A former Siemens contractor has pled guilty last week to planting logic bombs inside spreadsheets he created for the company.
For his crimes, David Tinley, 62, from a city near Pittsburgh, now faces up to 10 years in prison, a fine of $250,000, or both.
Logic bombs went undetected for two years
According to court documents, Tinley provided software services for Siemens' Monroeville, PA offices for nearly ten years. Among the work he was asked to perform was the creation of spreadsheets that the company was using to manage equipment orders.
The spreadshees included custom scripts that would update the content of the file based on current orders stored in other, remote documents, allowing the company to automate inventory and order management.

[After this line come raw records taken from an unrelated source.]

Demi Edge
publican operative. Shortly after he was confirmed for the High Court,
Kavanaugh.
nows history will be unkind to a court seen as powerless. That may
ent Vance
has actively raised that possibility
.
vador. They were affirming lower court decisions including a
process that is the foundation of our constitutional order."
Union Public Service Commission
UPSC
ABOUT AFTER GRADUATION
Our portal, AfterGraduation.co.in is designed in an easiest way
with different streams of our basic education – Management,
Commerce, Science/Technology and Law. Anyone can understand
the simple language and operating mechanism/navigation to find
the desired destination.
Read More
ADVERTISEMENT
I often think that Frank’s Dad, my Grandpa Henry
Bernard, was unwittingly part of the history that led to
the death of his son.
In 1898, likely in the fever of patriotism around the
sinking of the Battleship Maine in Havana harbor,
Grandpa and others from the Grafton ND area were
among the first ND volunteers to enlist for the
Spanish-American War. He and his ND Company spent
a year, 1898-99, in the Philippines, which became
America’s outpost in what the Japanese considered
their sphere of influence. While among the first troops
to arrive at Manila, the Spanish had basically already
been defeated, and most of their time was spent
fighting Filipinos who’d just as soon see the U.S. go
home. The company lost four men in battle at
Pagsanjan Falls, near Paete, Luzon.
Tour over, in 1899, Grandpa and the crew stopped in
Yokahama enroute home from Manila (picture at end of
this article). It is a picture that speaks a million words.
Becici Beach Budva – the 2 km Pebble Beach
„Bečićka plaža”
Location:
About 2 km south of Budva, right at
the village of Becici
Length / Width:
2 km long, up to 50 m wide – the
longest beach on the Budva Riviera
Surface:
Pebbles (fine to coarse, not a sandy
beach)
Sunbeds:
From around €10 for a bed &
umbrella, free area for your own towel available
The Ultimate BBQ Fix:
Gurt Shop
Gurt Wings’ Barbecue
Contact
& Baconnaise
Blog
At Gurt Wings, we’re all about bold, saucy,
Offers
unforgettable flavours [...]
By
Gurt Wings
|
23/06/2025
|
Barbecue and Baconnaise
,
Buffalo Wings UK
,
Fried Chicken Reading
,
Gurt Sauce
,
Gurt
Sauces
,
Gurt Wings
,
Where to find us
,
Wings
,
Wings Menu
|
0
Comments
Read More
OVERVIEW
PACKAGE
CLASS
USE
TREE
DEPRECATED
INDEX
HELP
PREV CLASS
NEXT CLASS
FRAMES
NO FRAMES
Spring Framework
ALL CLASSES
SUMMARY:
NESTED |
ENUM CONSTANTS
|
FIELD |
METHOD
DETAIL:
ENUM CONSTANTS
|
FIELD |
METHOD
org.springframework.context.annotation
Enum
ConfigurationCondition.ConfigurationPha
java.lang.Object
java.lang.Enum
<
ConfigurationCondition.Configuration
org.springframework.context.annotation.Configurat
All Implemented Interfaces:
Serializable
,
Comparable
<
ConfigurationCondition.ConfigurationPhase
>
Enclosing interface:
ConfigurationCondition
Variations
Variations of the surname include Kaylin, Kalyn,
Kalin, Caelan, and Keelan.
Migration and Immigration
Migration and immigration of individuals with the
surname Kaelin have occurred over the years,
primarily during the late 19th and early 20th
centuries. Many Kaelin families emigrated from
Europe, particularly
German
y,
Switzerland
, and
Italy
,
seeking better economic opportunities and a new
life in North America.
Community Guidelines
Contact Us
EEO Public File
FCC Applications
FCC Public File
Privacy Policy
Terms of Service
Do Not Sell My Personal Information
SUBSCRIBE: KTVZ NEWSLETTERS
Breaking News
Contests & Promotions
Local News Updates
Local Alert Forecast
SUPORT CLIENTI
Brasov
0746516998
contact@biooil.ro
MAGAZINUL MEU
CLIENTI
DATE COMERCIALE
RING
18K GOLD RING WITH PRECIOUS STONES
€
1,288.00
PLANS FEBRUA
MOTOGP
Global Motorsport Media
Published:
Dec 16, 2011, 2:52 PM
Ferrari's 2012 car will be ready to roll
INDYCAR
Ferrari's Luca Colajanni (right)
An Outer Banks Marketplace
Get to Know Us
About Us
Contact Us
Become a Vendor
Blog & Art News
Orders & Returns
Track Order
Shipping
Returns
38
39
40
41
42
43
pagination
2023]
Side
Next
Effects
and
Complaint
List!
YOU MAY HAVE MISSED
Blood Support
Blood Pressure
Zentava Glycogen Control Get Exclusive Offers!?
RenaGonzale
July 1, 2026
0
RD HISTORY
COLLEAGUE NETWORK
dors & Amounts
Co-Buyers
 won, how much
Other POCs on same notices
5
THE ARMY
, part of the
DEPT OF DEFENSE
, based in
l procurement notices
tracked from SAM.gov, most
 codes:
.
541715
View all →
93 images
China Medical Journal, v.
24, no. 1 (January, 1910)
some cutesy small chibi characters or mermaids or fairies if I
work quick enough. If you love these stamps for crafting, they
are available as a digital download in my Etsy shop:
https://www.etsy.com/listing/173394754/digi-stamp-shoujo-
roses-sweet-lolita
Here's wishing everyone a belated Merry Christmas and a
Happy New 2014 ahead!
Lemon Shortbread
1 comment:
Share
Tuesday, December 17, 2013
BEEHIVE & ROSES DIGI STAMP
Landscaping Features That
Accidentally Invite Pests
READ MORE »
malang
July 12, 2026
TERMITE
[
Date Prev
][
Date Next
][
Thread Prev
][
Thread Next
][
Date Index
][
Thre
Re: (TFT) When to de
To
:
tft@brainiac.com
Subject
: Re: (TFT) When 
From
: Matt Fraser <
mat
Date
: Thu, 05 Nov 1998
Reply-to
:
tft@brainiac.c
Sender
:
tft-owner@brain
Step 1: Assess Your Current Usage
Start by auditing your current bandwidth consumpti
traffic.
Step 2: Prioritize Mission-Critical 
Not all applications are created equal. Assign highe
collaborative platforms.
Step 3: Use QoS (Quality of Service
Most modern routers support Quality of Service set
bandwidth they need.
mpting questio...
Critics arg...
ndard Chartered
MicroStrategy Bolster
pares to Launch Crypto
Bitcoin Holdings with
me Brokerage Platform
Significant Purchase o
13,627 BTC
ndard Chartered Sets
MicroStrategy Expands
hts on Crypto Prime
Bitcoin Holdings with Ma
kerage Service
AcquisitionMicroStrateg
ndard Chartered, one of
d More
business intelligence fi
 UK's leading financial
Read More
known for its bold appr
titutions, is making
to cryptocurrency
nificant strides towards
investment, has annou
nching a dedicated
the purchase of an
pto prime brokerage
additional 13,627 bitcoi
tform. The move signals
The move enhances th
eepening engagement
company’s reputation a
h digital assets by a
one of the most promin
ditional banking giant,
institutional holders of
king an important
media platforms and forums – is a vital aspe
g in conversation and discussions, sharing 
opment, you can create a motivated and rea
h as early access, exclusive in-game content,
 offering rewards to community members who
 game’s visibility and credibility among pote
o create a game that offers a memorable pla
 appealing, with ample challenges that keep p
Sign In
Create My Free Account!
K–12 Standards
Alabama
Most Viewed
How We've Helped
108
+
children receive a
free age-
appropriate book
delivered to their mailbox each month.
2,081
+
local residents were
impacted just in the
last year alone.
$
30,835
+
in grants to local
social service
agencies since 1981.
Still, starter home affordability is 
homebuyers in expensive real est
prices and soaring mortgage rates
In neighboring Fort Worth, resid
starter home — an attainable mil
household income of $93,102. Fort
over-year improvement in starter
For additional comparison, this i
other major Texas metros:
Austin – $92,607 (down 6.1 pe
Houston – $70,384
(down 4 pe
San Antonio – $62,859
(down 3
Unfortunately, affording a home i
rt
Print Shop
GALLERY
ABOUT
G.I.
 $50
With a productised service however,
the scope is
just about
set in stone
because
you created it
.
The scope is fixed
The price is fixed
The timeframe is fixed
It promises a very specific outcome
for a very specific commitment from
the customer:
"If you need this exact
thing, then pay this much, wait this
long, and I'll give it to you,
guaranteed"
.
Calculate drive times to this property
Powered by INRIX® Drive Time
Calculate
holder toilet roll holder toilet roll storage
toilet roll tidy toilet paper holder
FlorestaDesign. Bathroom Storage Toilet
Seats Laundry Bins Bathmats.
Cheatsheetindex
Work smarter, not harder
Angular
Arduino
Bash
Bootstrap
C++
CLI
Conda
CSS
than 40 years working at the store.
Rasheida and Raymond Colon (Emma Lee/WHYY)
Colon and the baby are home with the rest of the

But while Tinley's files worked for years, they started malfunctioning around 2014. According to court documents, Tinley planted so-called "logic bombs" that would trigger after a certain date, and crash the files.
Every time the scripts would crash, Siemens would call Tinley, who'd fix the files for a fee.
The scheme lasted for two years, until May 2016, when Tinley's trickery was unraveled by Siemens employees. According to a report from Law360, the scheme fell apart when Tinley was out of town, and had to hand over an administrative password for the spreadsheets to Siemens' IT staff, so they could fix the buggy scripts and fill in an urgent order.
Siemens IT employees found the logic bomb, and it all went downhill from there. Tinley was charged this May, and pled guilty last week, on July 19. The contractor's sentencing hearing is scheduled for November 8.
Some prison time expected
Tinley's chances for a no prison sentence are slim. In 2006, a former UBS PaineWebber worker was sentenced to eight years in prison for planting a logic bomb on the company's network and betting its stock would go down.